● **Text**
Content starts
Our amended and restated
articles of association allow us to exculpate, indemnify and insure our office holders for any liability imposed on them as a consequence
of an act (including any omission) which was performed by virtue of being an office holder. Our office holders are currently covered by
a directors’ and officers’ liability insurance policy.
We have entered into agreements
with each of our directors and executive officers exculpating them in advance, to the fullest extent permitted by law, from liability
for damages caused as a result of a breach of duty of care, and undertaking to indemnify them to the fullest extent permitted by law.
This indemnification is limited to events determined as foreseeable by the board of directors based on our activities, and to an amount
or according to criteria determined by the board of directors as reasonable under the circumstances.
The
maximum indemnification amount set forth in such agreements is limited to an amount equal to the highest of $100
million, 25% of our total shareholders’ equity as reflected in our most recent consolidated financial statements prior to
the date on which the indemnity payment is made and 10% of our total market cap calculated based on the average closing price the Registrant’s
Ordinary Shares over the 30 trading days prior to the actual payment, multiplied by the total number of our issued and outstanding shares
as of the date of the payment (other than indemnification for an offering of securities to the public, including by a shareholder in a
secondary offering, in which case the maximum indemnification amount is limited to the gross proceeds raised by us and/or any selling
shareholder in such public offering). The maximum amount set forth in such agreements is in addition to any amount paid (if paid) under
insurance and/or by a third-party pursuant to an indemnification arrangement.
Content ends
● **Records provided**
Content starts
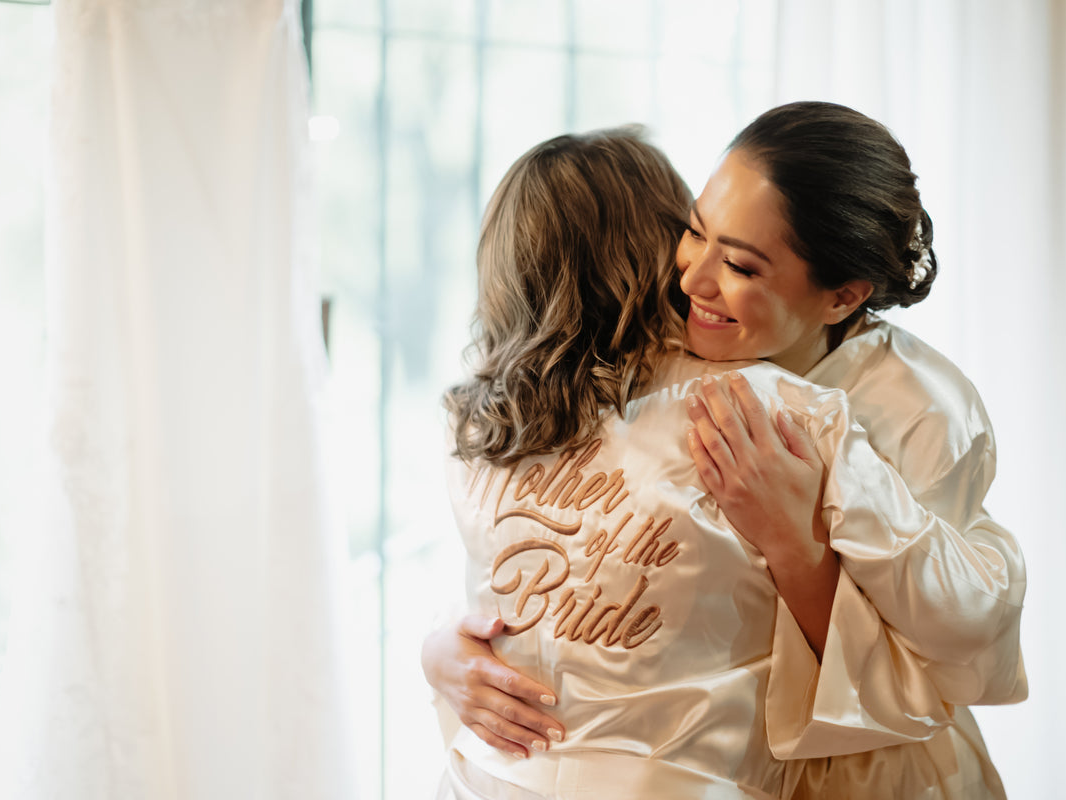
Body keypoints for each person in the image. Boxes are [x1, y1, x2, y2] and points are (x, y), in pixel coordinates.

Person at [428, 105, 1026, 799]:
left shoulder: (918, 410)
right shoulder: (670, 349)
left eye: (740, 263)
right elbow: (584, 554)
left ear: (843, 296)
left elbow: (934, 667)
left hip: (868, 766)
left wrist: (794, 544)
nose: (691, 280)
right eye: (694, 233)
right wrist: (448, 647)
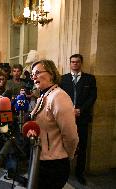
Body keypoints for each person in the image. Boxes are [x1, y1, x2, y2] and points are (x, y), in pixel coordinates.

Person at [28, 59, 79, 189]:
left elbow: (71, 135)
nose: (33, 77)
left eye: (37, 72)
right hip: (40, 159)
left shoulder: (59, 96)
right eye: (32, 74)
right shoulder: (45, 95)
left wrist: (68, 155)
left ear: (51, 74)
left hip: (54, 164)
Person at [60, 54, 97, 185]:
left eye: (77, 62)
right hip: (66, 118)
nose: (75, 64)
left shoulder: (89, 79)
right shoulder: (63, 79)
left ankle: (79, 173)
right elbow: (59, 97)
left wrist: (80, 110)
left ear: (81, 63)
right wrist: (69, 110)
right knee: (64, 145)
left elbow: (92, 97)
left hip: (82, 118)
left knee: (82, 147)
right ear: (69, 63)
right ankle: (64, 172)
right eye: (72, 62)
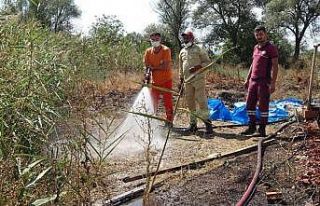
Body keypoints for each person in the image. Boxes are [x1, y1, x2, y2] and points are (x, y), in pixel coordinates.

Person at [241, 25, 279, 137]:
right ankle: (252, 127)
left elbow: (275, 66)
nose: (259, 36)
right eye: (257, 34)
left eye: (261, 34)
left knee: (263, 106)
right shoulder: (255, 48)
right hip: (253, 81)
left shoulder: (271, 48)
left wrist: (273, 83)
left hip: (264, 82)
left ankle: (262, 130)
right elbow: (253, 64)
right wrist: (247, 79)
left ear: (265, 34)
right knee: (249, 105)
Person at [178, 30, 213, 136]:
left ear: (192, 38)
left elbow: (207, 62)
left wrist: (197, 67)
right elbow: (180, 67)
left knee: (202, 102)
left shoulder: (199, 49)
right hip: (187, 81)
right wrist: (181, 79)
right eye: (184, 38)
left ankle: (208, 125)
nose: (185, 39)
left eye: (187, 37)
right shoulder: (182, 51)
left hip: (198, 79)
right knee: (190, 103)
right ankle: (193, 125)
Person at [143, 32, 174, 127]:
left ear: (160, 40)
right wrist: (147, 75)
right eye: (153, 40)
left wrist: (153, 68)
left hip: (166, 81)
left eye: (156, 39)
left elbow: (165, 66)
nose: (155, 41)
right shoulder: (148, 51)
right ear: (150, 40)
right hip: (154, 82)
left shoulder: (166, 50)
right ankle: (153, 121)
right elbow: (147, 66)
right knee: (153, 102)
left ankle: (169, 121)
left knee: (168, 102)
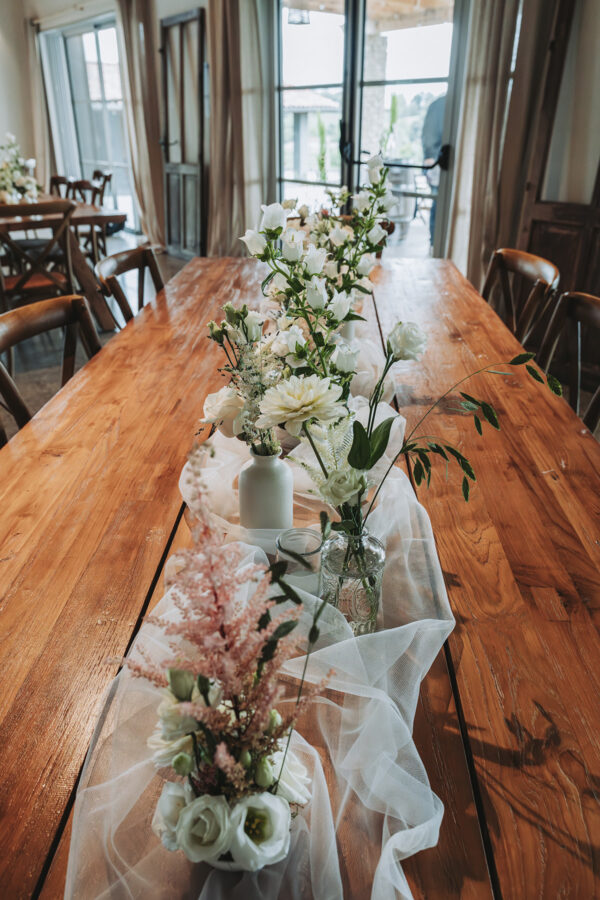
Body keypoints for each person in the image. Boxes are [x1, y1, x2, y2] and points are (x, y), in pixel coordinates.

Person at [421, 95, 446, 247]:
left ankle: (434, 244)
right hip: (439, 167)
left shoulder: (439, 104)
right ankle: (434, 244)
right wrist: (431, 158)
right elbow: (429, 141)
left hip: (439, 167)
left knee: (438, 208)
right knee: (438, 207)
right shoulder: (439, 105)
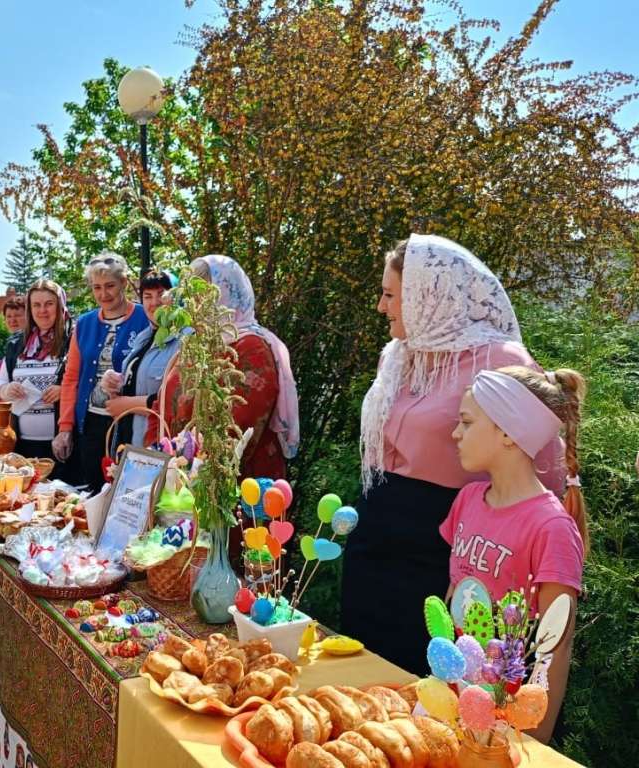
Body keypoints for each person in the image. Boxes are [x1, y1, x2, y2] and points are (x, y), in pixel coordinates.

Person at [341, 233, 565, 676]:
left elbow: (542, 457)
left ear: (429, 296)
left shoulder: (498, 357)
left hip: (441, 540)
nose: (381, 307)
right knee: (362, 667)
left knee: (423, 672)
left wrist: (525, 529)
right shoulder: (397, 356)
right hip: (376, 535)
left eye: (391, 295)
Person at [443, 365, 586, 743]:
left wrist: (534, 741)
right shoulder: (467, 500)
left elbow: (557, 647)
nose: (455, 433)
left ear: (507, 432)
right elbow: (454, 593)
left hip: (505, 724)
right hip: (451, 699)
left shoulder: (551, 528)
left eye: (467, 423)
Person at [160, 255, 300, 479]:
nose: (195, 306)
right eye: (191, 296)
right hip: (176, 478)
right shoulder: (194, 346)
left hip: (234, 485)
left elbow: (239, 429)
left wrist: (192, 469)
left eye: (202, 295)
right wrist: (158, 453)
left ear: (224, 295)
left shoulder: (252, 349)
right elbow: (161, 408)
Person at [56, 252, 150, 492]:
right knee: (94, 490)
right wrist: (65, 427)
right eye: (97, 287)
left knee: (127, 492)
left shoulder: (145, 318)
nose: (103, 294)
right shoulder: (84, 324)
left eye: (110, 286)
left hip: (131, 421)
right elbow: (71, 378)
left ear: (124, 283)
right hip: (91, 423)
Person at [0, 279, 71, 463]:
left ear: (60, 306)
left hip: (61, 444)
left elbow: (84, 382)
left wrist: (64, 391)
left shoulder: (72, 340)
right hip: (21, 443)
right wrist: (7, 389)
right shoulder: (17, 343)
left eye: (49, 304)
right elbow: (0, 382)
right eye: (36, 305)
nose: (42, 310)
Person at [105, 271, 181, 448]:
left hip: (158, 448)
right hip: (129, 444)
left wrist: (128, 405)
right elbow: (138, 382)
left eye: (161, 294)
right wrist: (114, 382)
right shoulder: (143, 338)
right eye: (147, 296)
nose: (154, 302)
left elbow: (179, 401)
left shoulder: (185, 341)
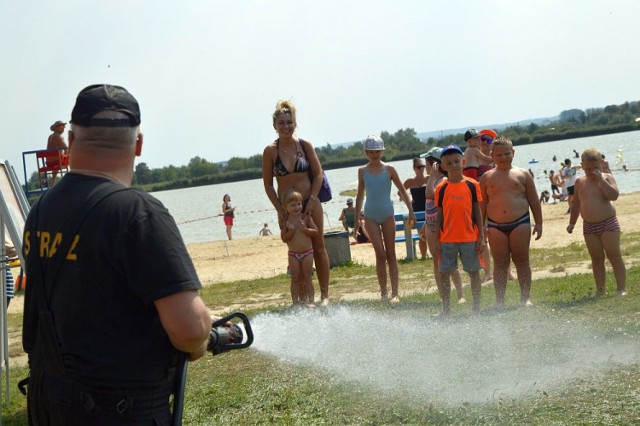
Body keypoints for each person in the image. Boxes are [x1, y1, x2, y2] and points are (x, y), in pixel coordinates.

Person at [22, 84, 213, 424]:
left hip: (49, 403)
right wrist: (201, 338)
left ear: (71, 139)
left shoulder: (41, 209)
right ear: (138, 144)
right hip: (118, 409)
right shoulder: (137, 213)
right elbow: (189, 330)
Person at [262, 99, 330, 306]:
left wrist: (313, 201)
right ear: (274, 126)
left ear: (295, 123)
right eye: (281, 123)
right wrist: (280, 210)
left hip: (311, 201)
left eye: (289, 122)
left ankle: (325, 295)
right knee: (295, 248)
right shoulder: (270, 151)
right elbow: (267, 184)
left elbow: (318, 174)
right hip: (287, 208)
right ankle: (300, 298)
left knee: (318, 246)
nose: (286, 127)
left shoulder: (305, 145)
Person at [480, 135, 543, 308]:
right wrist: (479, 229)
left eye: (507, 154)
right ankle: (500, 301)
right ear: (492, 155)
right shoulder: (486, 177)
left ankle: (525, 298)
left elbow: (534, 200)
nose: (503, 158)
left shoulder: (523, 174)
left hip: (520, 222)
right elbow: (482, 205)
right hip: (495, 226)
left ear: (513, 152)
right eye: (499, 155)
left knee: (522, 260)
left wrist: (539, 223)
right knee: (500, 263)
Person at [354, 135, 416, 303]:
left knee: (391, 254)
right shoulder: (362, 171)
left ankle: (395, 293)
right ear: (366, 152)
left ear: (382, 152)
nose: (375, 155)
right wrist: (355, 222)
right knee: (380, 254)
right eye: (371, 152)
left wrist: (410, 210)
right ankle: (383, 293)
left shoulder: (389, 169)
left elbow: (403, 191)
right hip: (370, 215)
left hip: (387, 214)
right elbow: (360, 195)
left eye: (377, 151)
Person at [567, 148, 626, 297]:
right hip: (589, 226)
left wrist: (601, 180)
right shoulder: (580, 181)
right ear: (582, 166)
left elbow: (614, 196)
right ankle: (600, 290)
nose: (592, 172)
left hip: (608, 223)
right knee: (597, 258)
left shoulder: (607, 178)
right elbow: (576, 204)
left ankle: (621, 288)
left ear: (601, 164)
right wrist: (572, 223)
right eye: (588, 169)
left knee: (614, 255)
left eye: (596, 168)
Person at [434, 145, 485, 315]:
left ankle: (476, 308)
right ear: (443, 166)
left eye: (457, 161)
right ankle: (446, 309)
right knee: (444, 273)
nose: (454, 165)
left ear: (463, 162)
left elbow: (478, 213)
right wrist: (436, 240)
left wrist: (481, 237)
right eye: (449, 163)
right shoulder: (441, 188)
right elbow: (439, 216)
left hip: (470, 238)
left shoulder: (472, 185)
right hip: (447, 240)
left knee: (474, 273)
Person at [423, 147, 465, 303]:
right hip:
Content ends
● **What you need to do**
a) Retype the stretch of the indemnification text from "Our amended and" through "under the circumstances.".
b) Write what comes next in the text on indemnifying office holders, starting after its last sentence.

● **Expected responses**
a)
Our amended and restated
articles of association allow us to exculpate, indemnify and insure our office holders for any liability imposed on them as a consequence
of an act (including any omission) which was performed by virtue of being an office holder. Our office holders are currently covered by
a directors’ and officers’ liability insurance policy.
We have entered into agreements
with each of our directors and executive officers exculpating them in advance, to the fullest extent permitted by law, from liability
for damages caused as a result of a breach of duty of care, and undertaking to indemnify them to the fullest extent permitted by law.
This indemnification is limited to events determined as foreseeable by the board of directors based on our activities, and to an amount
or according to criteria determined by the board of directors as reasonable under the circumstances.

b)
We have purchased and
currently intend to maintain insurance on behalf of each and every person who is or was a director or officer of the Company against any
loss arising from any claim asserted against him or her and incurred by him or her in any such capacity, subject to certain exclusions.
In the opinion of the
SEC, indemnification of directors and office holders for liabilities arising under the Securities Act, however, is against public policy
and therefore unenforceable.
Item 9. Undertakings.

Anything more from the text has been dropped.